J'ai ressenti plusieurs sentiments en découvrant la GNS 1 et en la manipulant pour la première fois. Tout d'abord, je fus surpris par l'impact de la lumière sur les éléments de l'affichage du fait de l'utilisation d'un verre saphir box qui permet d'éclairer efficacement et en profondeur le côté face de la montre. Vous noterez que je n'emploie pas le terme de cadran et pour cause: il n'y en a pas. Ce fut d'ailleurs mon deuxième sentiment: l'affichage du temps et le mécanisme ne font qu'un. J'ai très vite apprécié par la suite les proportions. Le diamètre du boîtier est de 43mm, sa hauteur de 13,1mm. Ce sont des tailles somme toute raisonnables car quel que soit le côté de la montre, tout l'espace disponible semble bel et bien occupé. En effet, le mouvement, à remontage manuel, possède un diamètre propre de 38mm ce qui, au-delà de ses finitions, le rend très agréable à observer. L'obstacle du mouvement trop petit qui anime une grande complication est évité et c'est une excellente nouvelle.
Et puis très vite, je me suis posé la question que j'aurais d'ailleurs dû me poser en premier: mais comment lit-on l'heure?

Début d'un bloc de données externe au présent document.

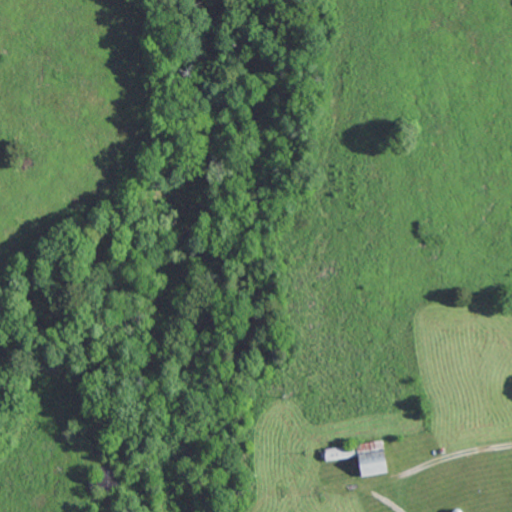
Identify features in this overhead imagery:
building: (360, 456)
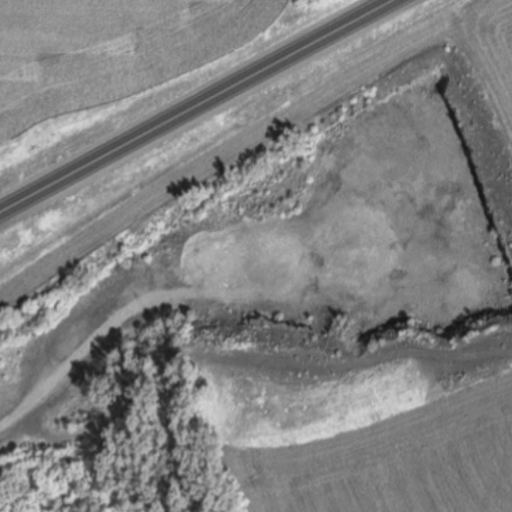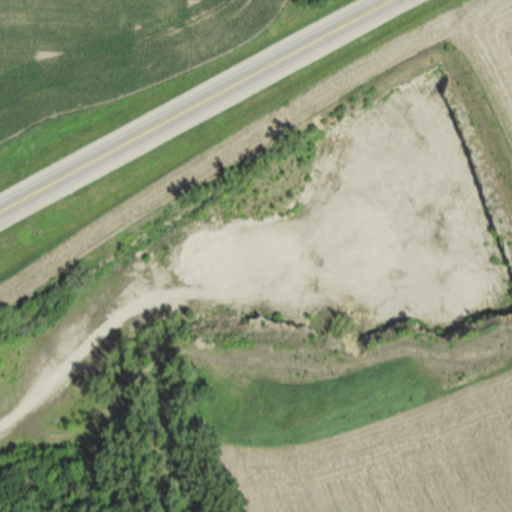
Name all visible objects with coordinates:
road: (201, 107)
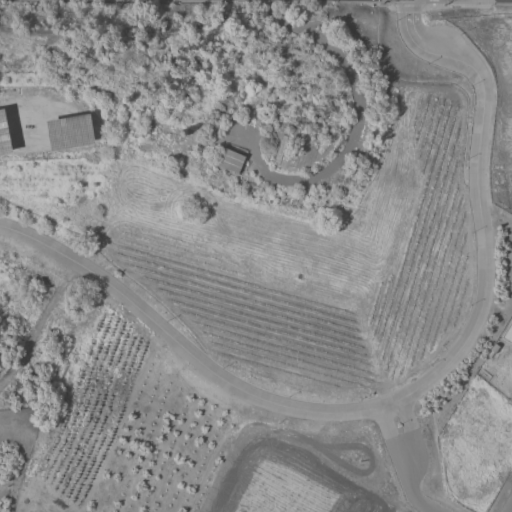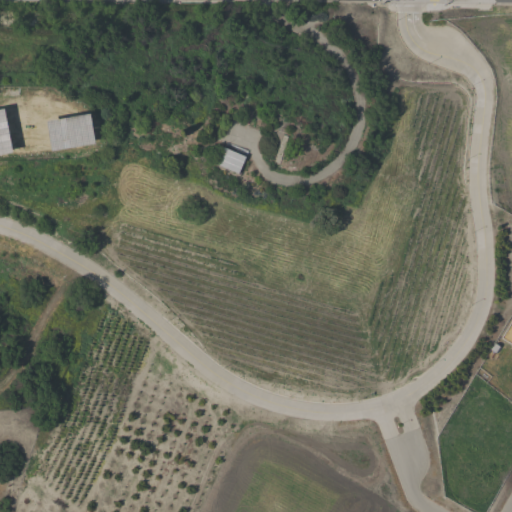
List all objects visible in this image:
road: (432, 2)
road: (407, 22)
street lamp: (390, 23)
street lamp: (428, 63)
street lamp: (468, 88)
road: (356, 123)
building: (69, 132)
building: (1, 143)
street lamp: (466, 158)
building: (230, 159)
building: (229, 160)
street lamp: (472, 232)
street lamp: (47, 235)
street lamp: (115, 276)
crop: (328, 285)
street lamp: (472, 302)
crop: (313, 321)
street lamp: (168, 322)
road: (42, 326)
street lamp: (432, 363)
street lamp: (226, 367)
street lamp: (290, 397)
street lamp: (362, 400)
road: (386, 403)
crop: (92, 407)
street lamp: (399, 423)
landfill: (14, 443)
crop: (285, 483)
road: (415, 498)
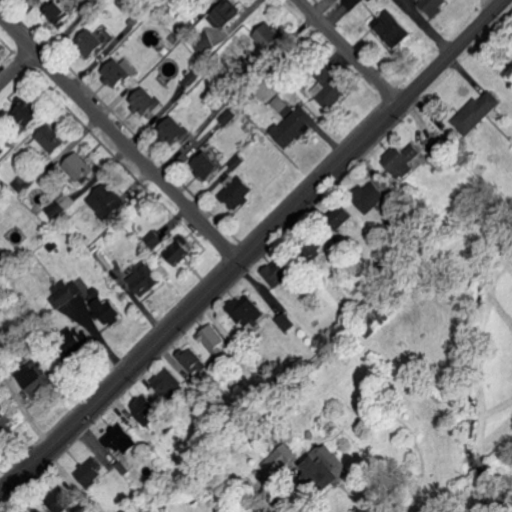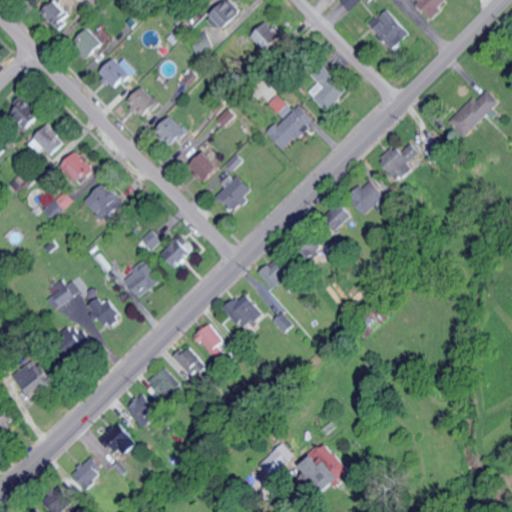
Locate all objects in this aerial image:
building: (435, 6)
building: (60, 12)
building: (229, 15)
building: (393, 29)
building: (270, 37)
building: (90, 42)
road: (351, 52)
road: (16, 67)
building: (119, 72)
building: (329, 91)
building: (145, 101)
building: (27, 111)
building: (477, 113)
building: (229, 117)
building: (294, 127)
building: (174, 130)
road: (121, 140)
building: (50, 141)
building: (2, 148)
building: (404, 162)
building: (208, 166)
building: (80, 167)
building: (20, 182)
building: (239, 192)
building: (372, 197)
building: (107, 201)
building: (64, 202)
building: (347, 214)
building: (155, 239)
road: (257, 249)
building: (183, 252)
building: (279, 275)
building: (145, 279)
building: (66, 294)
building: (104, 307)
building: (385, 313)
building: (245, 316)
building: (288, 322)
building: (216, 341)
building: (194, 360)
building: (36, 377)
building: (168, 383)
building: (148, 408)
building: (124, 439)
building: (283, 457)
building: (91, 471)
building: (327, 471)
building: (63, 501)
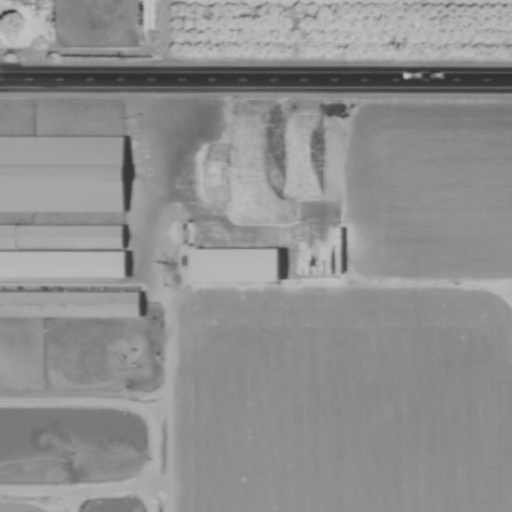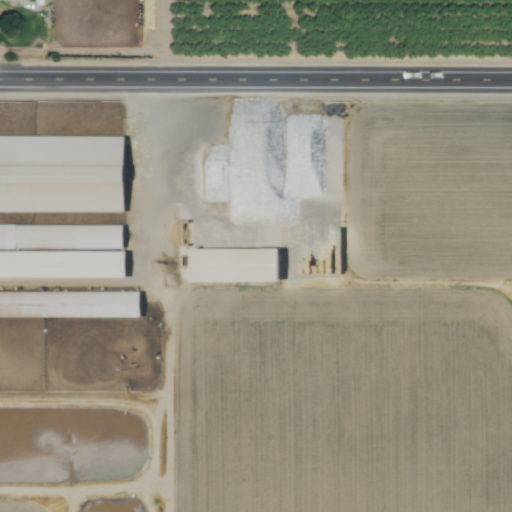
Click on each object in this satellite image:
building: (35, 0)
road: (256, 77)
building: (60, 175)
road: (138, 176)
building: (60, 238)
building: (316, 243)
building: (61, 265)
building: (231, 267)
building: (69, 305)
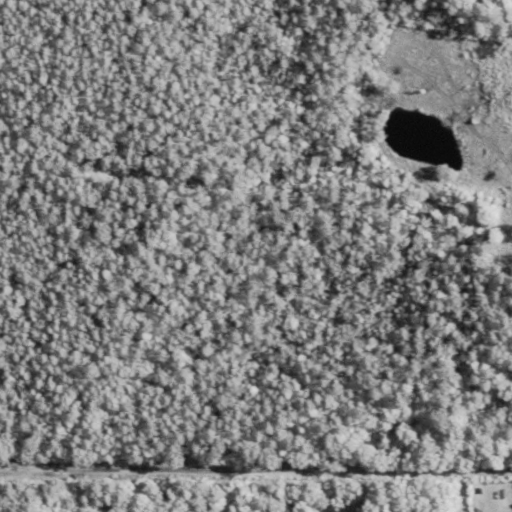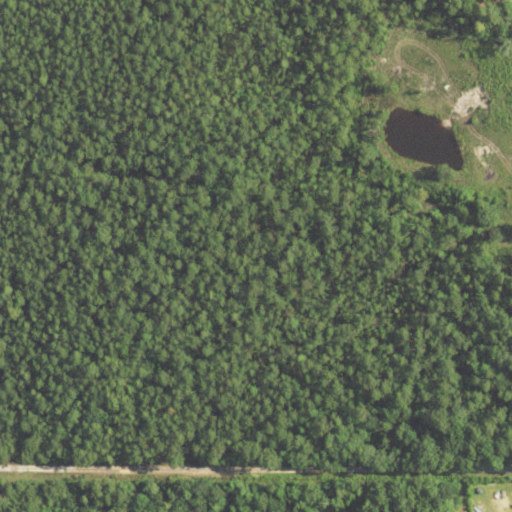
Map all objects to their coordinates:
road: (256, 472)
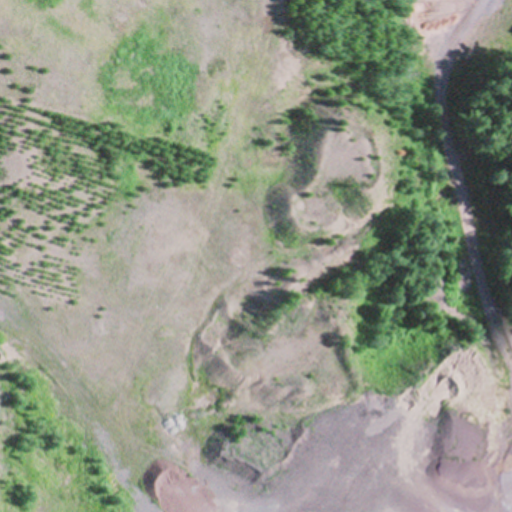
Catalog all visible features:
quarry: (255, 255)
quarry: (252, 257)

La GNS 1 combine 3 affichages. En théorie, un seul pourrait être indispensable: celui des index des heures situés en périphérie de la montre sur un anneau qui effectue une rotation constante. Cet affichage indique les heures grâce à l'aiguille fixe à 9 heures. Cependant, la position de l'anneau apporte aussi une indication sur les minutes: si par exemple, l'aiguille fixe est face au milieu du segment entre deux index, c'est parce que nous sommes proches de la demi-heure. Cet affichage est véritablement surprenant. Sur les photos, vous remarquerez que tous les chiffres sont orientés dans le bon sens. L'astuce est qu'au fur et à mesure que l'anneau se déplace, les index pivotent sur eux-mêmes à quatre reprise d'un quart de tour. Pour moi, cet affichage orbital qui effectue une révolution et qui supporte douze index qui tournent sur eux-mêmes rappelle le passé de Sébastien Billières chez Urwerk. J'aime beaucoup cette idée qui constitue un des deux brevets fondamentaux développés par Genus.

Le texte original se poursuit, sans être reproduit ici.